In a 5-0 vote, the board agreed to increase property taxes allocated to public schools in Bay County from last year’s millage rate of 6.761 to 6.889 for the 2014-2015 fiscal year. A mill is equal to $1 for every $1,000 of taxable value; and the .128 increase roughly translates to a little more than a dollar a month for a home worth $100,000, which would go a long way toward repairing decaying facilities across the district, according to Superintendent Bill Husfelt.

The tax hike will increase revenue by about $1.4 million next fiscal year.

“I feel like we’re being fair and equitable to taxpayers,” Husfelt told the board before their vote, stressing the increased revenue would not cover every need in the district. “This is still premised on no hurricanes and no major storms.”

No one from the public appeared to air dissent or approval for the increase.

Chairman Jerry Register raised concerns that citizens would call foul on the board for endorsing a half-cent sales tax in 2010 and then approving Tuesday’s tax hike.

“I know someone will tell me tomorrow that we asked them to vote for that and then raised the millage anyway,” Register said. “No matter how little we went up.”

But Husfelt argued the half-cent sales tax, as it was written, is off the table for repairs needed in some Panama City Beach schools’ facilities.

“The beach is close to crisis mode,” he said. “I don’t think it is fair to those facilities to not provide paint or repairs.”

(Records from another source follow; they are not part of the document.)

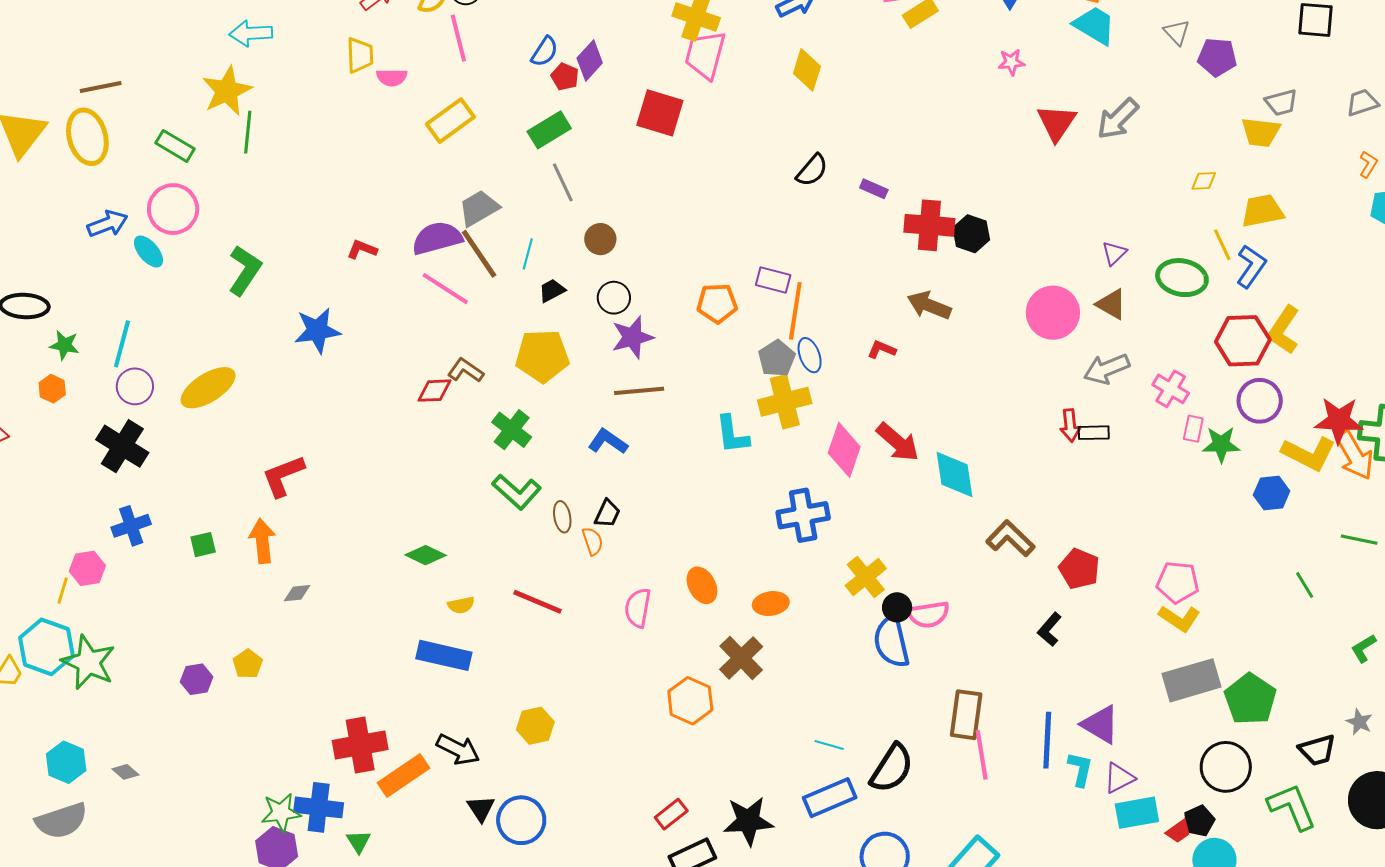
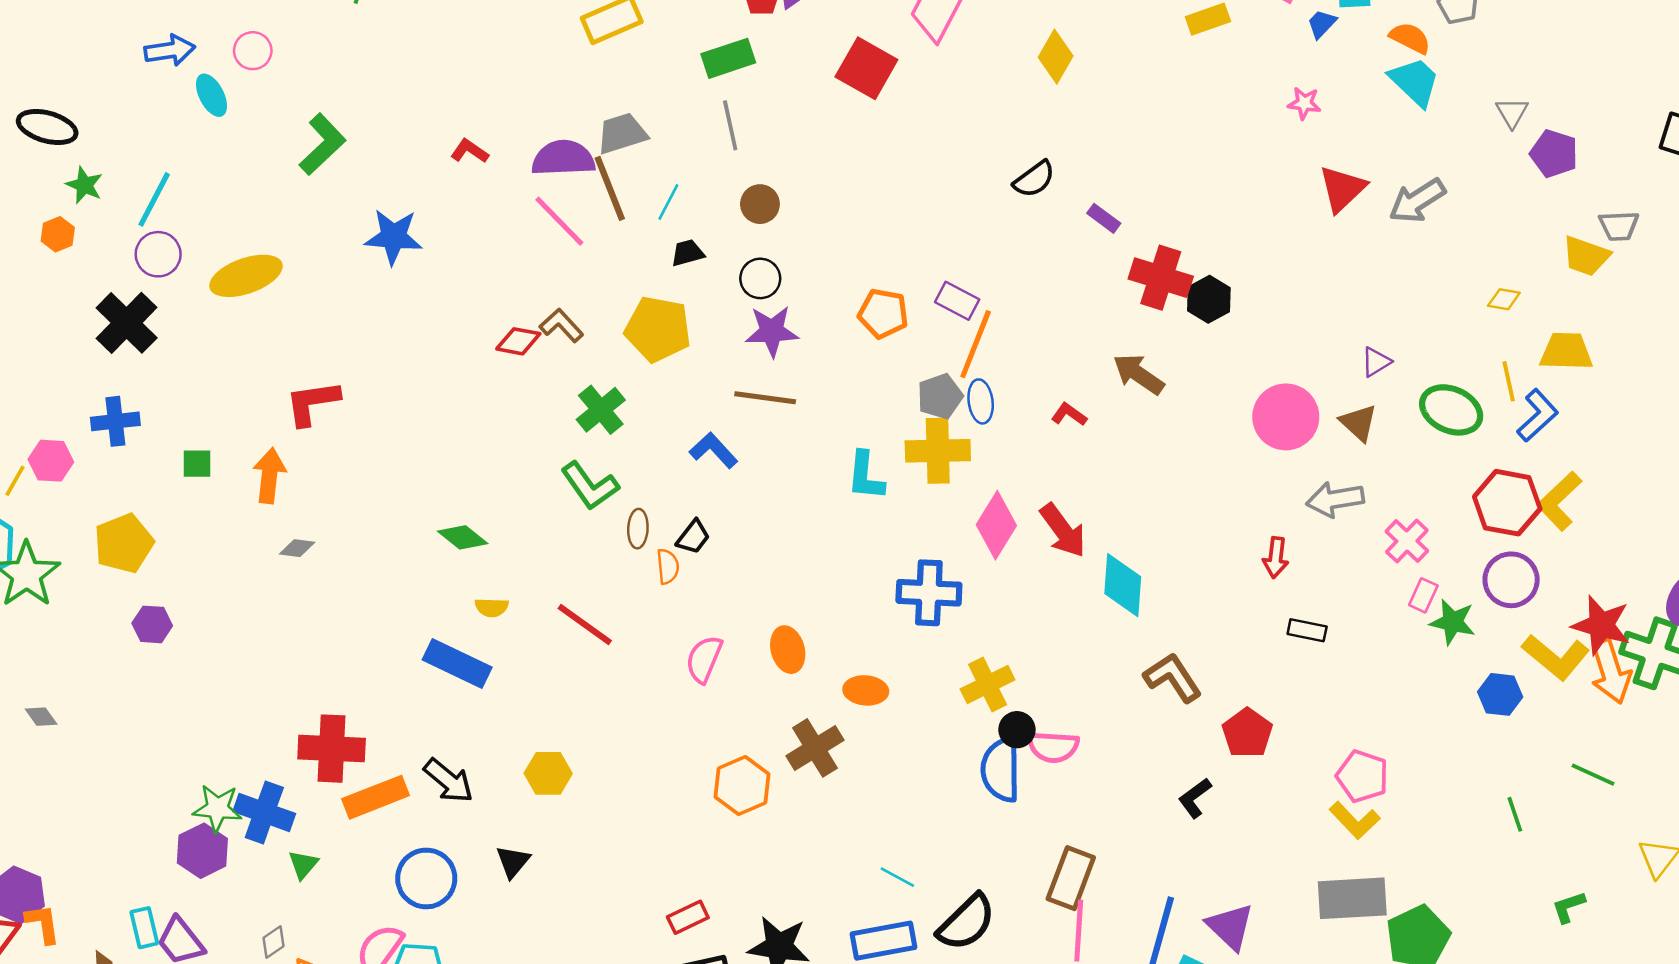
pink circle: (173, 209) -> (253, 51), size x0.6
black rectangle: (1094, 433) -> (1307, 630), moved
yellow pentagon: (248, 664) -> (124, 543), moved, size x1.6
black triangle: (481, 809) -> (513, 862), moved
blue circle: (521, 820) -> (426, 878), moved

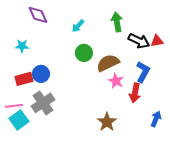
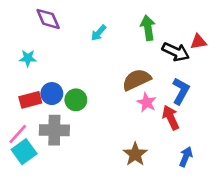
red triangle: (157, 41) -> (198, 42), moved
green circle: (84, 53) -> (76, 100), moved
red arrow: (135, 93) -> (171, 118), turned 144
gray cross: (43, 103) -> (54, 130), turned 35
pink line: (14, 106) -> (18, 134), turned -42
blue arrow: (156, 119) -> (186, 157), moved

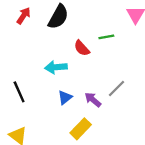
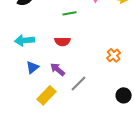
red semicircle: (82, 48) -> (63, 41), moved, turned -49
gray line: (116, 88) -> (79, 83), moved

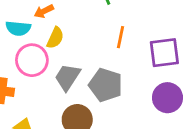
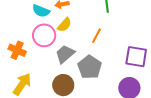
orange line: (121, 37) -> (96, 36), moved

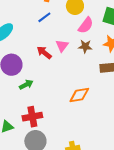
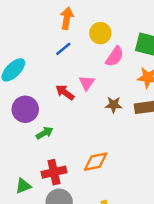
brown star: (85, 46) -> (114, 105), moved
orange diamond: (79, 95) -> (96, 162), moved

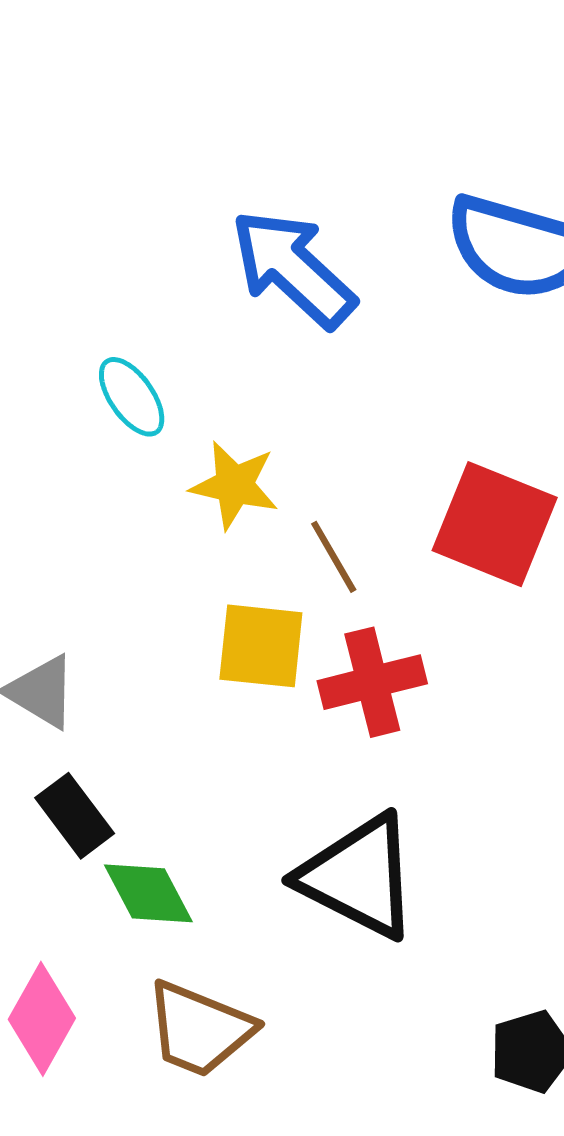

Half-cent sales tax revenue cannot be used for capital improvement maintenance and repairs; it must be spent acquiring equipment and technology, renovation of older schools, construction of additional classrooms at existing schools, construction of new schools and retirement of related debt.

The fund has completed $57 million in school projects, including $30 million for smartboards in all core academic classrooms.

Husfelt said the district may have written itself into a corner by limiting what the half-cent revenue could be spent on, but Bay District Schools would remain the eighth least taxing school district in the state at the approved millage rate of 6.889.